Clinton Seen As Able to Resist His Party's Interest Groups

THE success of a Clinton presidency, should the Arkansas governor win tomorrow, will ride on how well he can resist the interest groups in his own party.

This is the blunt assessment of many Democrats, including some in the Clinton campaign.

Bill Clinton is running as a "different kind of Democrat" - a candidate who is not in the pocket of constituencies such as labor unions, teachers, or the civil rights establishment.

The question these Democrats ask is whether Mr. Clinton will be strong enough and forceful enough with his own set of early initiatives to carry off his own more centrist agenda.

"That will be the test of his presidency," says a campaign aide. If Mr. Clinton has the fortitude to follow through with his own "different" agenda, the aide says, "and I think he does, he could have a tremendously successful presidency.

"If he caves, it will be a disaster."

Democratic Gov. George Sinner of North Dakota agrees that resisting traditional Democratic power centers will be Clinton's biggest test.

"I think he's one of the few who can do it," he says. Clinton's pragmatic approach could steer his administration "toward people and away from ideology."

"I think he has the courage to break traditions," says Mr. Sinner.

Another Democratic governor who has campaigned with Clinton, Ben Nelson of Nebraska, thinks that Clinton has already broken the hold of Democratic interest groups.

`HE'S been strong enough to win without them," says Mr.

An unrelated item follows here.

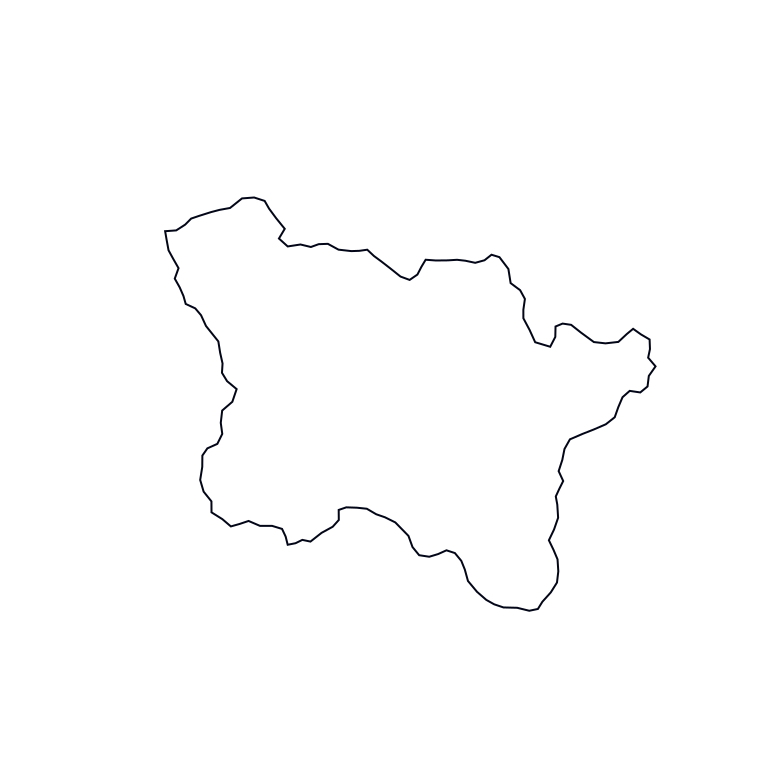 outline of Crucilândia, Minas Gerais, Brazil, rotated 132°
{"feature_id": "56859067B69877732933738", "entity_name": "Crucilândia", "entity_type": "district", "adm_level": 2, "iso_a3": "BRA", "parent_name": "Brazil", "parent_adm1": "Minas Gerais", "projection": "natural_earth1", "projection_center": [-44.362, -20.409], "detail": "fine", "context": "isolated", "style": "outline", "palette": "ink", "viewbox_px": 768, "rotation_deg": 132, "n_neighbors": 0, "source": "geoboundaries", "source_scale": "gbopen_adm2", "svg_char_len": 2086}
<svg xmlns="http://www.w3.org/2000/svg" viewBox="0 0 768 768"><g transform="rotate(132 384 384)"><path d="M470.1,145.7L461.2,135.3L455.3,124.3L448.2,119.1L439.8,120.6L427.3,120.6L415.8,122.6L406.6,129.1L398.2,137.7L393.8,147.1L389.8,156.9L378.3,160.3L366.9,165.1L357.7,174.5L352.6,181.1L344.2,183.7L336.2,185.9L331.9,195.9L321.1,200.7L311.5,206.4L300.7,208.8L288.3,203.1L277.5,197.7L265.5,192.2L254.3,190.3L244.4,194.4L234.2,197.9L224.7,196.8L218.8,187.9L209.5,186.5L200.8,192.6L189.2,194.0L187.7,205.3L180.1,209.7L173.2,216.4L175.2,226.2L176.3,235.8L184.4,237.0L195.9,238.0L205.6,246.6L212.4,256.1L214.0,272.1L214.8,284.5L219.6,291.7L226.5,295.0L234.4,288.2L245.1,285.4L251.8,299.6L246.4,312.0L241.9,324.4L235.6,330.1L226.5,336.2L223.2,345.6L224.3,357.4L215.3,368.5L212.5,383.1L216.0,390.6L224.8,392.1L232.9,397.3L238.0,406.1L242.8,412.8L249.5,419.4L257.5,428.1L263.8,436.2L271.9,434.6L280.3,432.4L289.5,434.6L293.1,443.6L293.9,456.9L294.7,467.8L295.6,477.2L295.4,486.3L301.5,491.4L307.1,497.2L314.6,507.7L317.4,519.5L323.8,526.1L331.1,530.0L336.2,539.4L346.2,547.6L346.2,559.4L335.1,561.6L333.0,574.9L330.6,586.7L327.8,595.2L332.3,605.3L341.1,613.7L356.2,616.2L364.6,622.7L371.9,627.5L382.6,633.8L390.1,638.0L398.6,638.4L408.9,641.2L416.9,648.9L422.1,642.3L428.8,633.6L432.1,624.2L435.4,614.2L445.7,610.0L448.9,600.5L452.8,591.9L457.2,584.9L454.1,574.9L455.3,566.0L460.0,555.1L463.2,535.6L470.4,526.7L476.8,517.7L484.1,511.9L486.9,502.5L486.4,490.1L498.7,484.8L512.0,486.5L522.1,479.3L529.3,470.8L540.0,467.8L550.0,472.2L558.7,471.1L567.2,463.6L578.3,456.4L584.7,446.0L586.7,433.7L594.8,426.3L592.6,413.7L592.3,402.5L584.7,397.7L576.4,393.0L572.4,381.2L564.3,372.2L559.9,362.8L563.2,355.0L567.9,348.0L561.5,343.2L554.5,340.4L550.3,333.2L536.4,330.8L524.4,326.6L515.3,326.6L507.9,333.4L500.9,329.5L494.1,321.4L488.2,313.3L486.0,302.6L482.4,294.1L479.3,283.0L480.5,264.2L486.1,253.7L487.7,243.3L482.1,234.8L474.2,230.0L465.8,226.3L462.2,218.2L463.7,208.2L467.8,199.8L474.2,189.8L476.2,175.9L476.0,163.6L474.0,154.7L470.1,145.7Z" fill="none" stroke="#020617" stroke-width="2"/></g></svg>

Nelson. "If you're strong enough to run without them, then you're strong enough to hold them off once you're elected."

Clinton set a pattern early in his campaign.

In the summer of 1991, defeat of fast-track authority for the president to negotiate free-trade agreements was top priority for organized labor. But Clinton favored fast-track authority.

"That was fairly decisive and courageous," says William Galston, a University of Maryland political scientist who worked for the Mondale campaign.

Since then, however, much of his rhetoric has stressed more-protectionist themes.

Other different-Democrat kinds of stands: He proposes some kind of earnings-test for Social Security benefits, and he proposes to limit welfare recipients to two years on relief.

One of his most controversial moves as governor was to impose testing on teachers in 1983, arousing much anger from a profession that is a major support to Democratic candidates.

Democrats close to Clinton expect that he would pack the first few months and perhaps the first year of his presidency with an intensive push for his top priorities.

His initiatives are most likely to include his program for building the infrastructure and stimulating the economy, health-care reform, expanding access to education, and welfare reform.

The biggest challenge will come on health care, forecasts Dr. Galston: "A pitched war on many fronts" involving "huge groups with a lot to lose."